I’d be surprised if such a massive increase in homicides was directly attributable to stand-your-ground, but it does seem intuitive that the law encourages more murders and gunplay. You can’t tell people they’re legally entitled to take the law into their own hands, and then be surprised when they do just that. If your goal is reducing murders, stand-your-ground is not the right tool.

Does it have a deterrent effect on home invasions, at least? Data from the Florida Department of Health shows the statewide rate of robbery in 2005 was 57.4 per 100,000 of population; in 2023, the rate was 28.4 per 100,000. That’s a massive reduction.

So stand your ground does scare burglars and bandits straight? Maybe.
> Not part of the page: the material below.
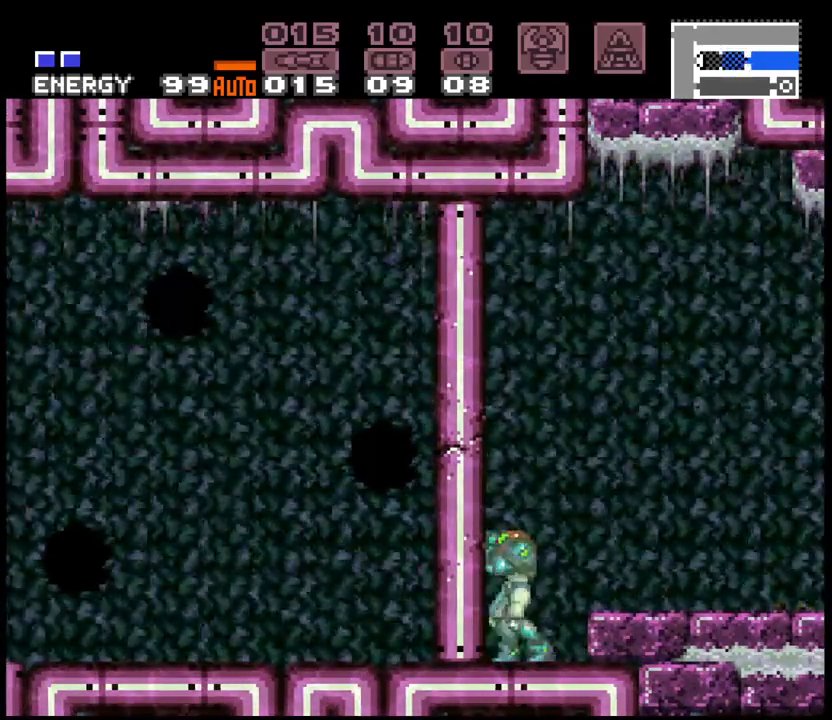
Gameplay with a controller (Nintendo layout); each line is a JSON object with the inputs held at the frame after it (dt_ms = milliseconds from this image to that frame). "events" lists button and stick changes between this image and that frame as [ms after this image, input, new state], when the widget could be followed in between. Not read: L3 R3 START.
{"dt_ms": 500, "buttons": ["X", "R1"], "events": [[17, "DPAD_DOWN", "down"], [83, "DPAD_DOWN", "up"], [217, "X", "up"], [283, "X", "down"]]}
A study by Graham Farrell from the University of Leeds School of Law noted an 80 per cent decline in residential burglary across the US since 1980. His analysis suggested the primary explanation for this was better home security systems: alarms and flashing lights, not homicidal homeowners.

Per stats from the TT Police Service, burglaries and break-ins are in decline in TT also. TTPS records show nearly 3,000 reported in 2013, and around 1,600 reported in 2024.

Statistics do not tell the whole story, but they are perhaps more substantive than a cabinet minister making loud noises in the dark. The government doubtless has its own data – now would be a good time to start sharing that data, rather than telling ghost stories.